И пока суккуба, эта алая молния, совершив стремительный марш-бросок, исчезает в этих самых воротах, Генри, напротив, останавливается, не торопясь к ним приблизиться. Нетерпеливо встряхивает головой, намекая мне, что пора слезть с его спины, и снова обращается человеком, как только мои подошвы касаются земли.
— Что-то не так? — осторожно спрашиваю я, касаясь его плеча.
— Все, — отрывисто бросает Генри и оборачивается ко мне, — давай плюнем на неё. Ты просто остаешься со мной в Лондоне, и Пейтон с ней, с этой идиоткой. Поймают её — нам меньше головной боли.
— А другие варианты есть? — уточняю я, пристально глядя демону в глаза. Я прямо читаю в его глазах острое желание сказать мне: «Нет», но это практически наверняка будет ложь.
— Есть, — Генри тихо вздыхает, все-таки выбирая честность, — только ни один мне не нравится. Я легко могу пройти на территорию кладбища и вытащить паршивку оттуда за волосы. Она сейчас не сбежит.

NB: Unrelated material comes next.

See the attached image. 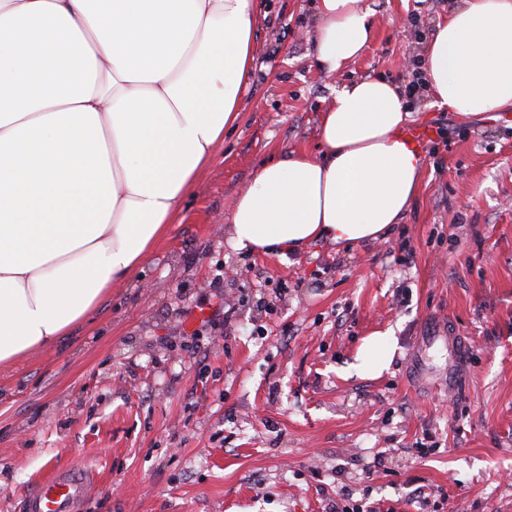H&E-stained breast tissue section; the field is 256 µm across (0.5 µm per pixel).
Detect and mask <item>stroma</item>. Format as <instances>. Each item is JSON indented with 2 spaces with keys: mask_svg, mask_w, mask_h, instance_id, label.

Забьется в угол какого-нибудь склепа и вырубится, окончательно исчерпавшись.
— Откуда ты знаешь?
— Просто знаю и все, — отрезает Генри, — при таком расходе сил без подпитки она даже кладбище не успеет пробежать. Рухнет где-нибудь под кустом.
— Так в чем сложность? — спрашиваю я, ощущая пятой точкой наличие неозвученных подводных камней.
— Вот моя сложность, — Генри стучит мне по лбу согнутыми указательным пальцем, — очаровательная сложность, с дивным запахом образцовой, такой вкусной лимбийки, которая придется роскошным ужином для местной банды демонья. А она тут большая и сильная. Больше чем ты можешь себе представить. И от них ты ни клинком, ни экзорцизмами не отмашешься, слишком их много. Оставить тебя тут я не могу — тебя заломают минут за пять, а еще за десять — высосут душу до самого последнего глотка. Взять с собой… Тоже рискованно. Разве что прикрыв тебя скверной, обозначив тебя как мою жертву. Но и то — меня могут отвлечь, а тебя утащить в сторону. Если обнаглеют. Стайные демоны на редкость наглые.